Proving Trigonometric Identity Involving Double Angle Formula

[aisha]

Proove trig identity help please

I think this problem involves the double angle formula which i am not quite familiar with.

1+cos2(x)=cot(x)sin2(x)

I know the cot=1/tan(x) or cos(x)/sin(x)

sin2(x)=2sin(x)cos(x)

cos2(x)=1-2sin^2 (x)

But I am not sure what to do can u please help me?

 

[aisha]

here is what I am getting so far

1+cos(2x)=cot(x) sin2(x)

1+cos(x+x)=[cos(x)/sin(x)] multiplied by sin(x+x)

1+cos^2(x)=cos(x)/sin(x) multiplied by sin^2(x)

Im doing something totally wrong please HELP ME

 

[erik05]

cos2x is equal to cos^2x-sin^2x therefore for the left side:

1-sin^2x+cos^2x
cos^2x+cos^2x
2cos^2x

for the right side:
\frac{1}{tanx} (2sinxcosx)

\frac {2sinxcosx}{\frac{sinx}{cosx}}

2sinxcosx (\frac {cosx}{sinx})

2cos^2x

 

[aisha]

cos2x is equal to cos^2x-sin^2x therefore for the left side:

1-sin^2x+cos^2x
cos^2x+cos^2x
2cos^2x

for the right side:
\frac{1}{tanx} (2sinxcosx)

\frac {2sinxcosx}{\frac{sinx}{cosx}}

2sinxcosx (\frac {cosx}{sinx})

2cos^2x

Hi thanks I didnt know cos2x is equal to cos^2x-sin^2x I am just trying to understand what you did on the right side can u explain why you multiplied 1/tan(x) by (2sinxcosx) thanks soo much

 

[dextercioby]

Okay.Initially,the RHS was:

\cot x \sin 2x(1)

Now:

\cot x=\frac{1}{\tan x}(2)

\sin 2x=2\sin x\cos x (3)

Multiply (2) and (3) and find:

\cot x\sin 2x=\frac{2\sin x\cos x}{\tan x} (4)

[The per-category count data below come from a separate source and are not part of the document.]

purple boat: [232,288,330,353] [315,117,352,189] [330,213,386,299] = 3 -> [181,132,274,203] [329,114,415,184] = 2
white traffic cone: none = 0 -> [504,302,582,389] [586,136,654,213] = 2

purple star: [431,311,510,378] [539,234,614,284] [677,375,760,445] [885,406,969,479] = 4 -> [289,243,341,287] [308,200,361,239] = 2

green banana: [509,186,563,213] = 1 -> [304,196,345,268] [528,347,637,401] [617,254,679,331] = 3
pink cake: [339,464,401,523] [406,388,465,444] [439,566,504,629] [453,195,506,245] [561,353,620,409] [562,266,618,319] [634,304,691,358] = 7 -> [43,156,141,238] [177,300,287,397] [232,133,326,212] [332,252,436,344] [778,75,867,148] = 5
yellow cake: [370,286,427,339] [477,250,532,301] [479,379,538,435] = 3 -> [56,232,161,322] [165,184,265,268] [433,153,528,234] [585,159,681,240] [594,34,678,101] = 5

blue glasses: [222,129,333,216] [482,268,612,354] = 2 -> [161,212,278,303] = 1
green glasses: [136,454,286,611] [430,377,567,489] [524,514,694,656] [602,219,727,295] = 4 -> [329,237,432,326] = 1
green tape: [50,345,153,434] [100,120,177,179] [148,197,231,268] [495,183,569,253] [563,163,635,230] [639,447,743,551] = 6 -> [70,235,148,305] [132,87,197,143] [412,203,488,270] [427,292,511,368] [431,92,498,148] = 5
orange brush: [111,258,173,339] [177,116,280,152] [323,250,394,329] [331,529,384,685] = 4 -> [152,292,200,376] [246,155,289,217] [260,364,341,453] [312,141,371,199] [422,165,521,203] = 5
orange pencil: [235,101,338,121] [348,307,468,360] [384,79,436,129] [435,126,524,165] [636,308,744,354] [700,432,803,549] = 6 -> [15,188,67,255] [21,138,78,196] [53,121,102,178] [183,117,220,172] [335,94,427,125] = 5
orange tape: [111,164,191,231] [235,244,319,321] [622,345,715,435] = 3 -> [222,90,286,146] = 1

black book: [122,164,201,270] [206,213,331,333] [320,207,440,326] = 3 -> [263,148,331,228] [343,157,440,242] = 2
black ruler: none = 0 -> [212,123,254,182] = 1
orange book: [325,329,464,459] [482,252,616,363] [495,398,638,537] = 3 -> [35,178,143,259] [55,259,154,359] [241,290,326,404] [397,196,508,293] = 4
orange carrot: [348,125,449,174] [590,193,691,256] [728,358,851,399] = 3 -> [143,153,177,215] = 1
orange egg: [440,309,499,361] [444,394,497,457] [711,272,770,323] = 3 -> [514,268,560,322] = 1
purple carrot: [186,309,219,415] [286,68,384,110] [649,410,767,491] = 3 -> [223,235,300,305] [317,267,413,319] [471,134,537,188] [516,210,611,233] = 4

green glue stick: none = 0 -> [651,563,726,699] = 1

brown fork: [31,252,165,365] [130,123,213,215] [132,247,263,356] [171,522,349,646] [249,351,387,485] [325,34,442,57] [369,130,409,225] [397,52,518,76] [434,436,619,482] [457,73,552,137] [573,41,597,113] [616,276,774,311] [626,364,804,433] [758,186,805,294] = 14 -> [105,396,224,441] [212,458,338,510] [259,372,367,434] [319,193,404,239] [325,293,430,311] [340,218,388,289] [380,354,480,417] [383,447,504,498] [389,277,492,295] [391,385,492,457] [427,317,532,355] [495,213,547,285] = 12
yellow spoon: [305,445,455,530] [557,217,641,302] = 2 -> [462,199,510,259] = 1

,which is just what u asked to prove.

Daniel.

 

[aisha]

ok i totally understand that I think I am over looking one of the trig identities because I didnt know that cos2x=cos^2(x)-sin^2(x) and I also didnt know sin2x=2sin(x)cos(x)

Hey how do u know that?

 

[dextercioby]

Simple,apply the formulas for addition (both for "sine" and for "cosine") and choose equal arguments
\cos 2x=\cos (x+x)=...?

Daniel.